Let’s illustrate what we have seen with a simple example. We will define a Node that simply adds a floating number a to its input. This Node has the same input and output dimension. And this node can be vectorized, so we override the default implementation of _run.

import numpy as np
from reservoirpy import Node


class MyNode(Node):
    def __init__(self, a, name=None):
        self.a = a
        self.name = name

    def initialize(self, x):
        # set input_dim & output_dim
        self._set_input_dim(x)
        self.output_dim = self.input_dim
        # define the state
        self.state = {"out": np.zeros((self.output_dim,))}
        # switch the initialized parameter to True
        self.initialized = True

    def _step(self, state: State, x: Timestep) -> State:
        output_value = x + a
        return {"out": output_value}

    def _run(self, state: State, x: Timeseries) -> tuple[State, Timeseries]:
        output_series = x + a  # vectorized on the whole series
        return {"out": output_series[-1]}, output_series


my_node = MyNode(a=10)

Create your own TrainableNode#

What we have created so far is a simple node that cannot be trained, like the reservoir. But some nodes need to be trained, such as the readout layer in the regular reservoir computing paradigm. A TrainableNode is a Node that implements the fit() method.

initialize()#

For a trainable node, initialize() takes an additional y parameter, that can be None in case of an unsupervised Node.

fit()#

This is a stateful (modifies the node attributes, and can have side effects) method that takes input data (a timeseries, or multiple timeseries in the form of a 3D array or a list of timeseries) x and an optional teacher data y in the same format. The fit method also takes a warmup parameter.

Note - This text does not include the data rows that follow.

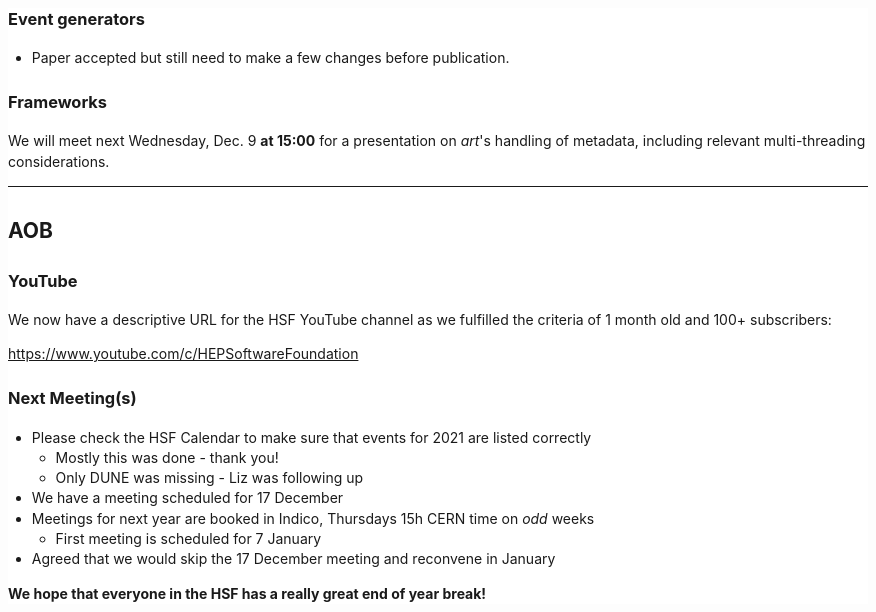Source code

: ### Event generators

- Paper accepted but still need to make a few changes before publication.

### Frameworks

We will meet next Wednesday, Dec. 9 **at 15:00** for a presentation on _art_'s
handling of metadata, including relevant multi-threading considerations.

---

## AOB

### YouTube

We now have a descriptive URL for the HSF YouTube channel as we fulfilled the
criteria of 1 month old and 100+ subscribers:

<https://www.youtube.com/c/HEPSoftwareFoundation>

### Next Meeting(s)

- Please check the HSF Calendar to make sure that events for 2021 are listed
  correctly
  - Mostly this was done - thank you!
  - Only DUNE was missing - Liz was following up
- We have a meeting scheduled for 17 December
- Meetings for next year are booked in Indico, Thursdays 15h CERN time on _odd_
  weeks
  - First meeting is scheduled for 7 January
- Agreed that we would skip the 17 December meeting and reconvene in January

**We hope that everyone in the HSF has a really great end of year break!**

For the user convenience, this method returns its instance.

A simple example#

In this scenario, our training phase consists in computing the mean difference between x and y for each dimension. In the predicting phase, we will just add this value to the input.

import numpy as np
from reservoirpy import Node


class MyNode(TrainableNode):
    mean_diff: np.ndarray = None

    def __init__(self, name=None):
        self.name = name

    def initialize(self, x, y):
        self._set_input_dim(x)
        self._set_output_dim(y)
        assert self.input_dim == self.output_dim
        self.state = {"out": np.zeros((self.output_dim,))}
        self.initialized = True

    def _step(self, state: State, x: Timestep) -> State:
        output_value = x + self.mean_diff
        return {"out": output_value}

    def fit(self, x, y, warmup):
        if not self.initialized:
            self.initialize(x, y)

        if isinstance(x, Sequence):
            x = np.concatenate([x_[warmup:] for x_ in x])
            y = np.concatenate([y_[warmup:] for y_ in y])
        else:
            x, y = x[..., warmup:, :], y[..., warmup:, :]

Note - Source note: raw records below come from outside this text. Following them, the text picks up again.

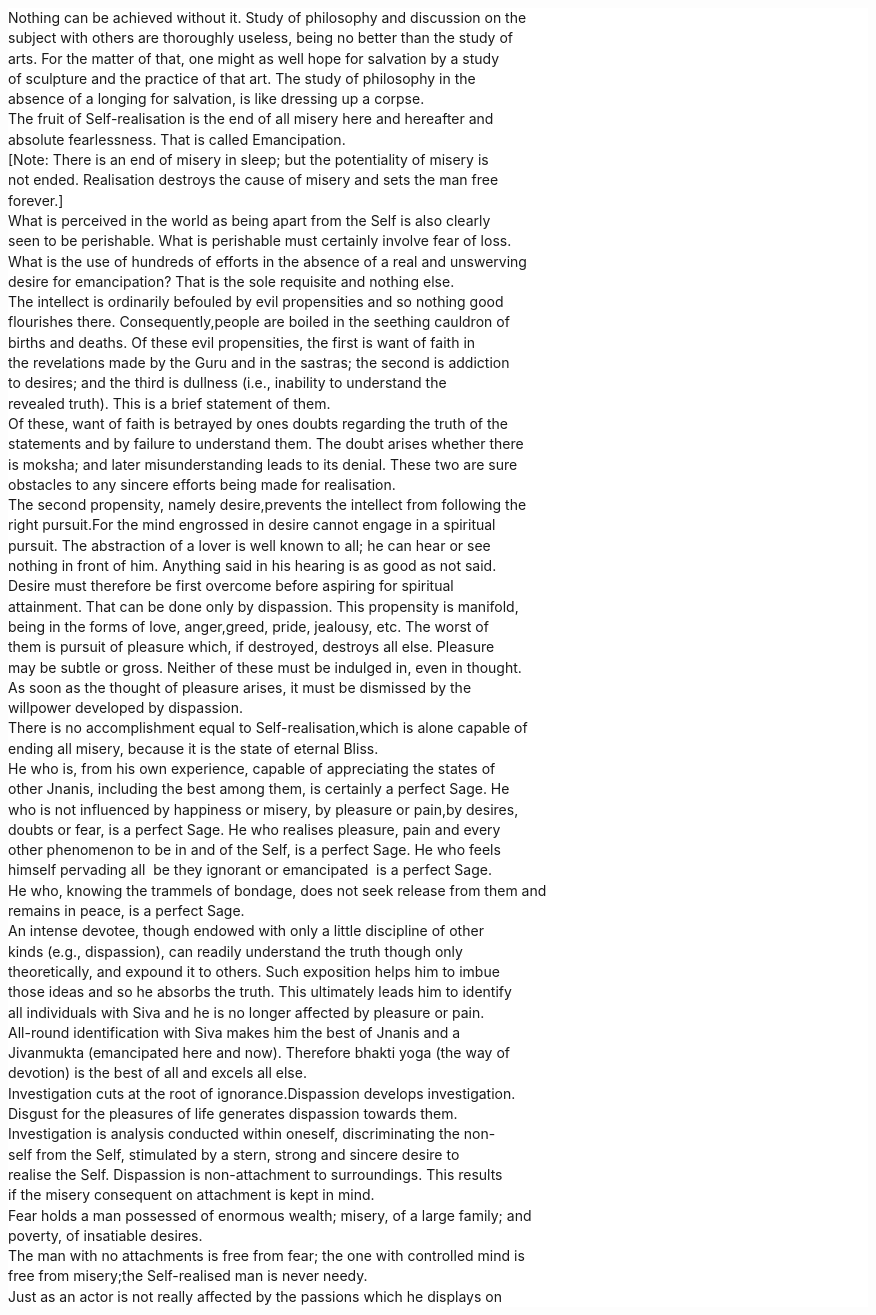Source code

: Nothing can be achieved without it. Study of philosophy and discussion on the  
subject with others are thoroughly useless, being no better than the study of  
arts. For the matter of that, one might as well hope for salvation by a study  
of sculpture and the practice of that art. The study of philosophy in the  
absence of a longing for salvation, is like dressing up a corpse.   
The fruit of Self-realisation is the end of all misery here and hereafter and  
absolute fearlessness. That is called Emancipation.   
[Note: There is an end of misery in sleep; but the potentiality of misery is  
not ended. Realisation destroys the cause of misery and sets the man free  
forever.]   
What is perceived in the world as being apart from the Self is also clearly  
seen to be perishable. What is perishable must certainly involve fear of loss.   
What is the use of hundreds of efforts in the absence of a real and unswerving  
desire for emancipation? That is the sole requisite and nothing else.   
The intellect is ordinarily befouled by evil propensities and so nothing good  
flourishes there. Consequently,people are boiled in the seething cauldron of  
births and deaths. Of these evil propensities, the first is want of faith in  
the revelations made by the Guru and in the sastras; the second is addiction  
to desires; and the third is dullness (i.e., inability to understand the  
revealed truth). This is a brief statement of them.   
Of these, want of faith is betrayed by ones doubts regarding the truth of the  
statements and by failure to understand them. The doubt arises whether there  
is moksha; and later misunderstanding leads to its denial. These two are sure  
obstacles to any sincere efforts being made for realisation.   
The second propensity, namely desire,prevents the intellect from following the  
right pursuit.For the mind engrossed in desire cannot engage in a spiritual  
pursuit. The abstraction of a lover is well known to all; he can hear or see  
nothing in front of him. Anything said in his hearing is as good as not said.  
Desire must therefore be first overcome before aspiring for spiritual  
attainment. That can be done only by dispassion. This propensity is manifold,  
being in the forms of love, anger,greed, pride, jealousy, etc. The worst of  
them is pursuit of pleasure which, if destroyed, destroys all else. Pleasure  
may be subtle or gross. Neither of these must be indulged in, even in thought.  
As soon as the thought of pleasure arises, it must be dismissed by the  
willpower developed by dispassion.   
There is no accomplishment equal to Self-realisation,which is alone capable of  
ending all misery, because it is the state of eternal Bliss.   
He who is, from his own experience, capable of appreciating the states of  
other Jnanis, including the best among them, is certainly a perfect Sage. He  
who is not influenced by happiness or misery, by pleasure or pain,by desires,  
doubts or fear, is a perfect Sage. He who realises pleasure, pain and every  
other phenomenon to be in and of the Self, is a perfect Sage. He who feels  
himself pervading all  be they ignorant or emancipated  is a perfect Sage.  
He who, knowing the trammels of bondage, does not seek release from them and  
remains in peace, is a perfect Sage.   
An intense devotee, though endowed with only a little discipline of other  
kinds (e.g., dispassion), can readily understand the truth though only  
theoretically, and expound it to others. Such exposition helps him to imbue  
those ideas and so he absorbs the truth. This ultimately leads him to identify  
all individuals with Siva and he is no longer affected by pleasure or pain.  
All-round identification with Siva makes him the best of Jnanis and a  
Jivanmukta (emancipated here and now). Therefore bhakti yoga (the way of  
devotion) is the best of all and excels all else.   
Investigation cuts at the root of ignorance.Dispassion develops investigation.  
Disgust for the pleasures of life generates dispassion towards them.   
Investigation is analysis conducted within oneself, discriminating the non-  
self from the Self, stimulated by a stern, strong and sincere desire to  
realise the Self. Dispassion is non-attachment to surroundings. This results  
if the misery consequent on attachment is kept in mind.   
Fear holds a man possessed of enormous wealth; misery, of a large family; and  
poverty, of insatiable desires.   
The man with no attachments is free from fear; the one with controlled mind is  
free from misery;the Self-realised man is never needy.   
Just as an actor is not really affected by the passions which he displays on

        self.mean_diff = np.mean((y - x).reshape(-1, x.shape[-1]), axis=0)
        return self


my_node = MyNode(a=10)

Create your own OnlineNode#

If you want to implement an online learning rule, your node inherits the OnlineNode class. This class implements the partial_fit() method.

partial_fit()#

For an online node, partial_fit() takes an optional y parameter, that can be None in case of an unsupervised Node. Note that this method does not allow for multiple timeseries, it only takes timeseries as inputs.

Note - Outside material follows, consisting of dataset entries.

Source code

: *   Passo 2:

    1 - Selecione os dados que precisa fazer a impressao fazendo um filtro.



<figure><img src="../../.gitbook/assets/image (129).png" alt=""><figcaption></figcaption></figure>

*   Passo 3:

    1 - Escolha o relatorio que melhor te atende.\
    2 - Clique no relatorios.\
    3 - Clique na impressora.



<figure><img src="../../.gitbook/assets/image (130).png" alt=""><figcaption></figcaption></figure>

Create your own ParallelNode#

In some cases, a model can be adapted to be fit in parallel on multiple timeseries. We support this in ReservoirPy via the ParallelNode . A ParallelNode implements two methods that are automatically called when fitting: the worker() and master(). A worker processes one timeseries and return an intermediate result. The master takes an iterable of those intermediate results and processes them to update the node’s attributes accordingly.

worker()#

The worker() takes an input timeseries x and an optional teacher timeseries y. It may return anything, and its output will be received by the master.

master()#

The master() takes an iterable (usually a generator) of whatever the workers returns, and doesn’t return anything. Its role is to iterate on the worker’s output, process the output, and update the node.